Walaupun referendum dapat menjadi komponen penting demokrasi, cara mereka ditafsirkan dan diminta tidak boleh melangkah melampaui batas-batas hukum hak asasi manusia internasional. Pasal 30, pasal terakhir Deklarasi Universal Hak Asasi Manusia, membuatnya sangat jelas – Deklarasi itu melarang negara, kelompok, atau orang mana pun untuk terlibat dalam kegiatan apa pun “yang bertujuan untuk menghancurkan hak dan kebebasan apa pun.” Di sini, berpendapat bahwa hasil referendum memiliki efek hukum untuk mengesampingkan doktrin non-diskriminasi adalah pelanggaran terus-menerus terhadap hukum internasional dan hak asasi manusia.

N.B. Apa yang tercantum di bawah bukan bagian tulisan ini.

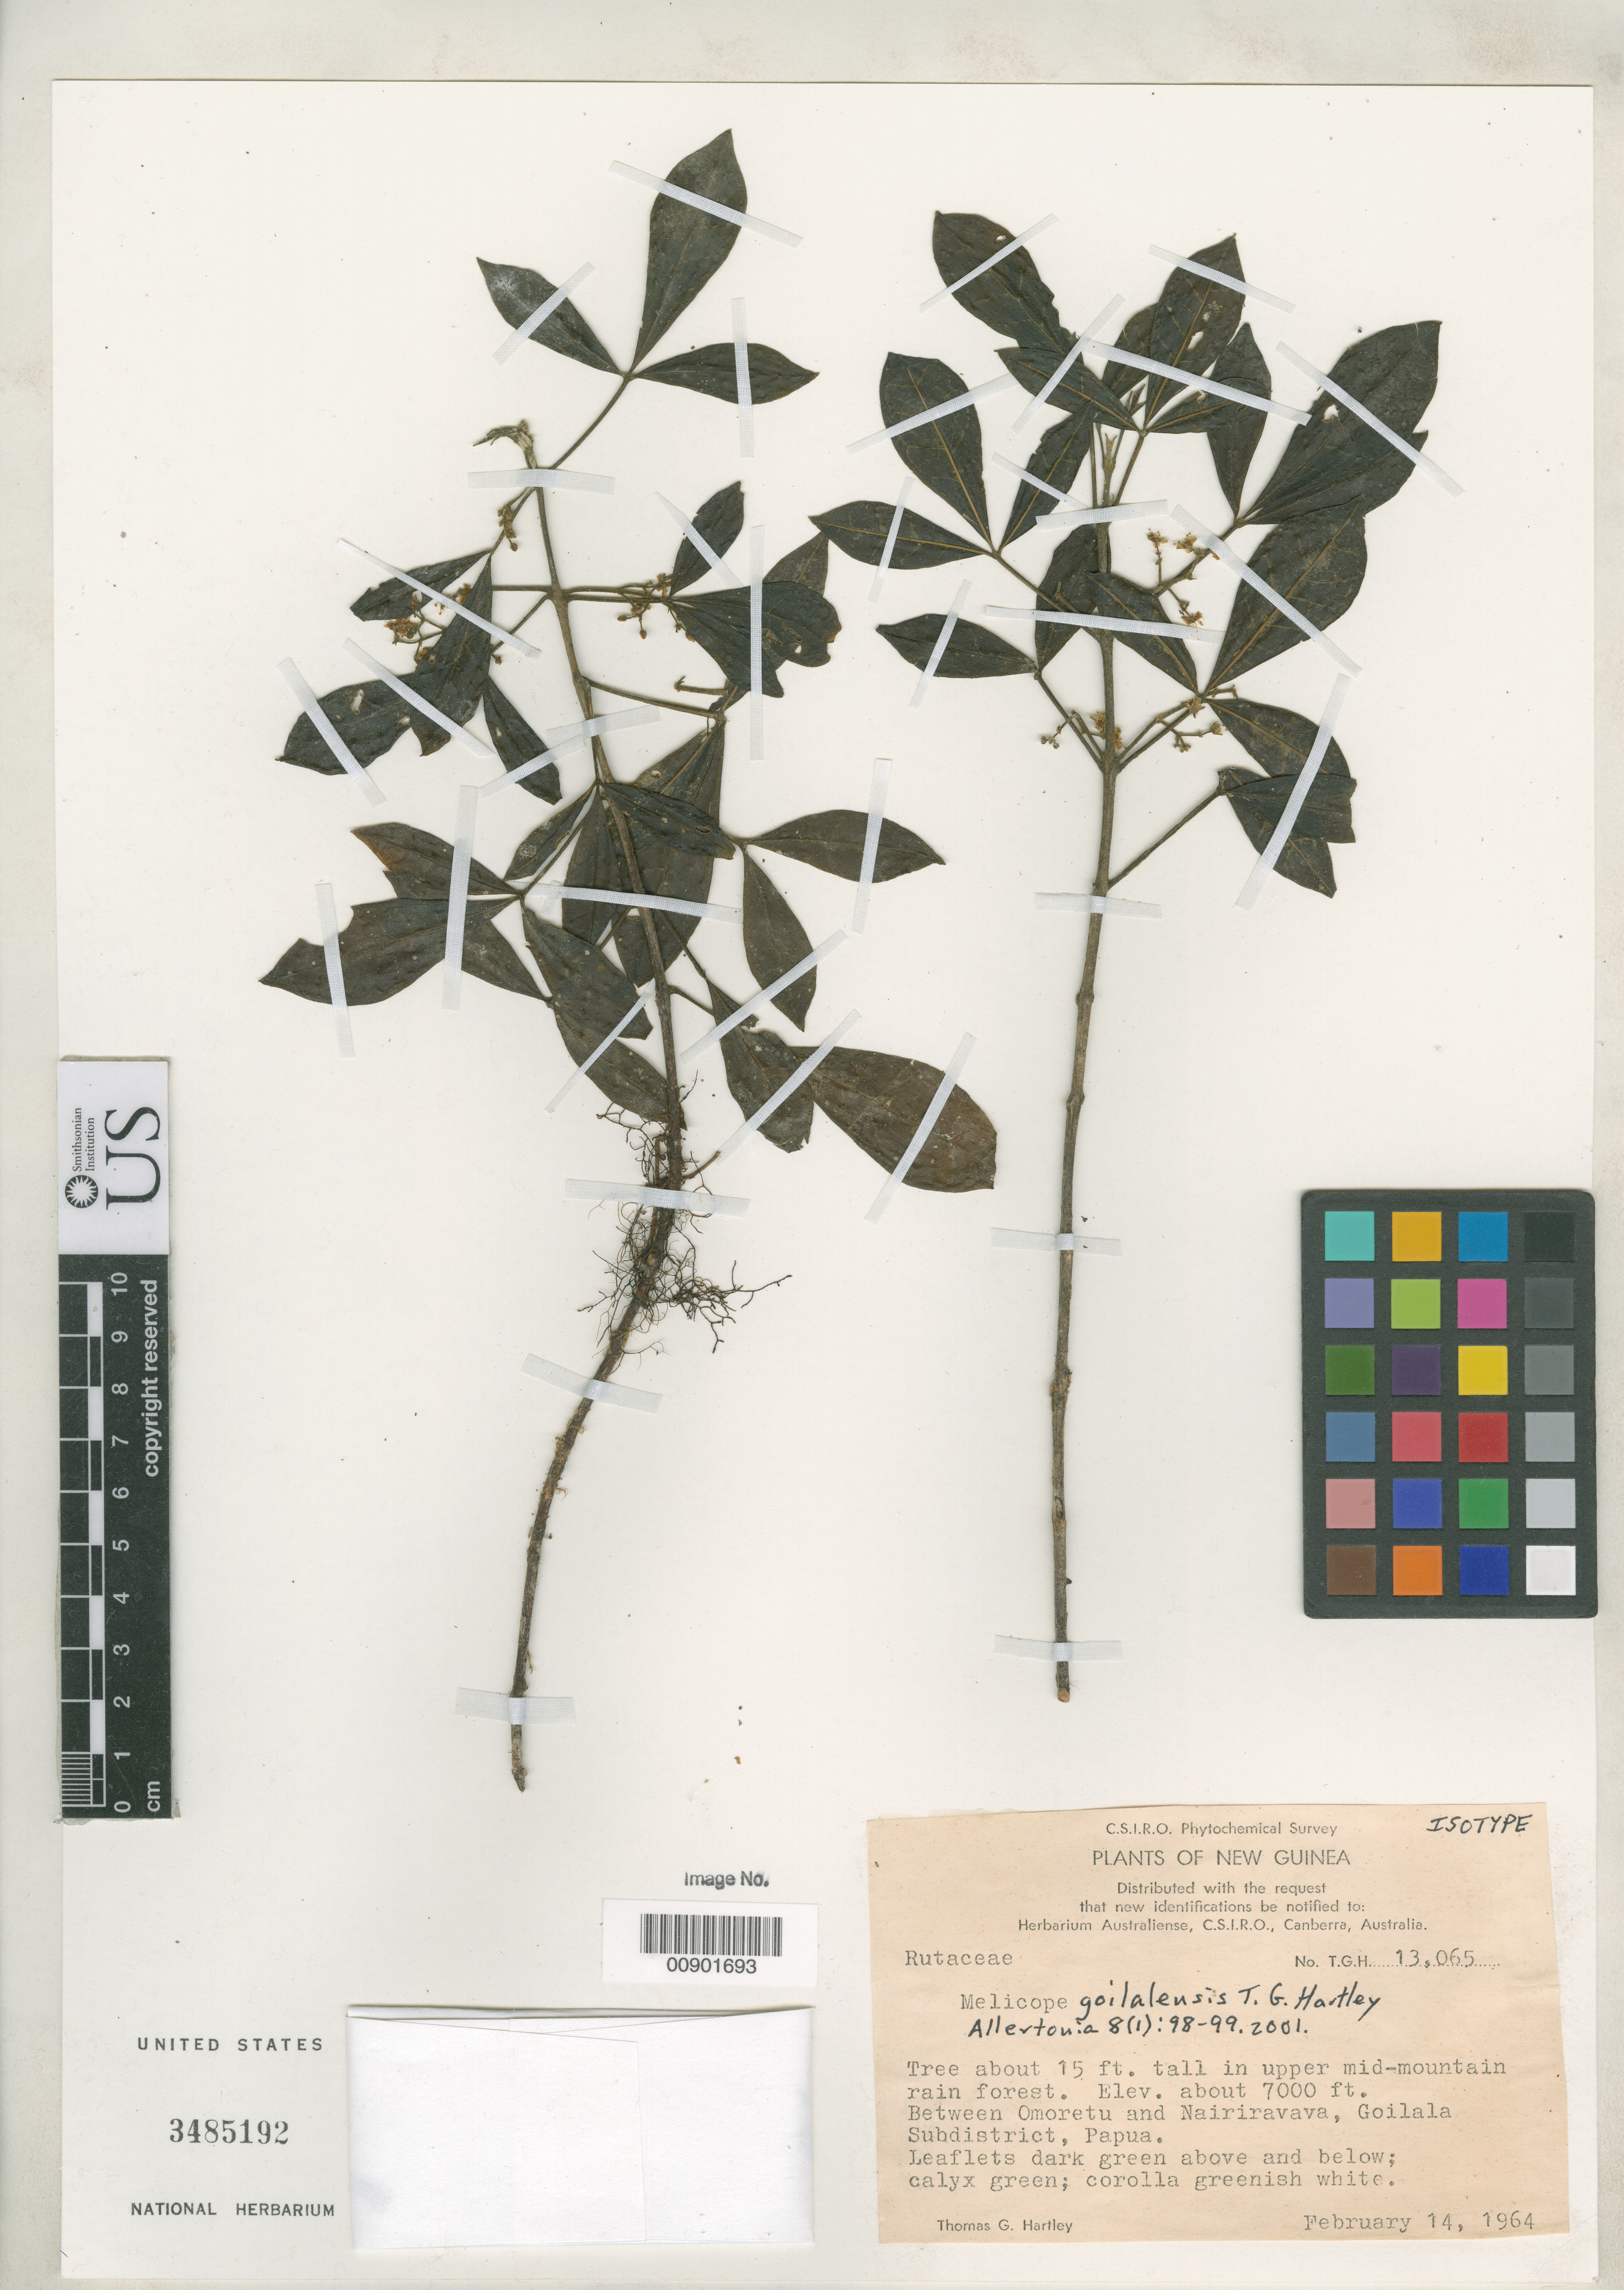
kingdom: Plantae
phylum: Tracheophyta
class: Magnoliopsida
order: Sapindales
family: Rutaceae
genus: Melicope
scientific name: Melicope goilalensis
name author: T.G. Hartley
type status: Isotype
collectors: T. G. Hartley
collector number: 13065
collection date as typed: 14 Feb 1964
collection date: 1964-02-14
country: Papua New Guinea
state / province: Central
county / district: Goilala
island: New Guinea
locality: Between Omoretu and Nairiravava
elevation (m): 2134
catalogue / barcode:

RUU sebelum diajukan ke legislatif bukan tanpa masalah. Klausa adopsi untuk pasangan homoseksual, seperti yang sekarang dibingkai, tampaknya menunjukkan bahwa pasangan homoseksual hanya dapat mengadopsi anak biologis dari salah satu pihak yang menikah. Jika pernikahan terbuka untuk pasangan sesama jenis, hukum perzinahan yang ada yang mengatur hingga satu tahun penjara untuk pelanggaran akan berlaku sama. Ketentuan serupa telah dihapuskan di banyak yurisdiksi di dunia. Perbedaan dan anomali ini harus diatasi dalam RUU saat ini setelah pembacaan sebelum legislatif.
Legislatif Taiwan harus menerapkan putusan Mahkamah Konstitusi dan menetapkan pernikahan antara pasangan sesama jenis menjadi hukum. Ini adalah tindakan yang jelas berdasarkan Konstitusi Taiwan dan kewajiban hukum internasionalnya. Ini bukan RUU yang mencari perlakuan khusus atau hak tambahan, tetapi RUU yang berupaya memberikan martabat dan hak yang sama bagi semua orang. (R.A.W)
Philippe LeDoux adalah Penasihat Hukum Internasional dalam Program LGBT Rights di Human Rights Watch.